◆ What is required: Turn the stretch of material from the line containing "end? Answer as H:MM AM/PM." through the end of the material into a Markdown table with the columns Row and Line. Leave out any blank lines.

--- start Extracted data ---

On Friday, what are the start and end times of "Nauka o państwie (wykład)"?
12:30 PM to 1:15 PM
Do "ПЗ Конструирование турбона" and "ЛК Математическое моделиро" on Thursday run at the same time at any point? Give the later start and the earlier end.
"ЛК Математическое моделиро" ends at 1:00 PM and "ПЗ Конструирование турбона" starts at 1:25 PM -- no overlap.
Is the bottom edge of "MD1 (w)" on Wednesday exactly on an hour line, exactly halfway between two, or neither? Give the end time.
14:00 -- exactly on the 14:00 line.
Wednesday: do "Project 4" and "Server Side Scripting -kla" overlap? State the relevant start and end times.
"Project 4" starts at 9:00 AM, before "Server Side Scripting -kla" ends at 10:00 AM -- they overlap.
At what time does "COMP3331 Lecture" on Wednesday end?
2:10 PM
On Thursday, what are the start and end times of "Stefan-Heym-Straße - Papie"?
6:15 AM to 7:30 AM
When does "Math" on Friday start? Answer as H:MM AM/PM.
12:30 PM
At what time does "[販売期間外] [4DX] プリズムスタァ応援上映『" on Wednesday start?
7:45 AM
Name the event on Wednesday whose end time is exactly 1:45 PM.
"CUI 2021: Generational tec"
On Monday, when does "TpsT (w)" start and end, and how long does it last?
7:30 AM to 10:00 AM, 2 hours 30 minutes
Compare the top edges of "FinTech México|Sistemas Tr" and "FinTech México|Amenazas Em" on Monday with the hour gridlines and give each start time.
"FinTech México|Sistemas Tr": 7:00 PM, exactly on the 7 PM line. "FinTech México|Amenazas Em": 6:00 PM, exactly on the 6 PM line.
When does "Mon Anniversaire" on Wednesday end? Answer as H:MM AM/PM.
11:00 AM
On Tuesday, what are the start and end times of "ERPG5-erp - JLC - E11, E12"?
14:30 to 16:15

--- end Extracted data ---

◆ The output:
| Row | Line |
|---|---|
| 1 | When does "Mon Anniversaire" on Wednesday end? Answer as H:MM AM/PM. |
| 2 | 11:00 AM |
| 3 | On Tuesday, what are the start and end times of "ERPG5-erp - JLC - E11, E12"? |
| 4 | 14:30 to 16:15 |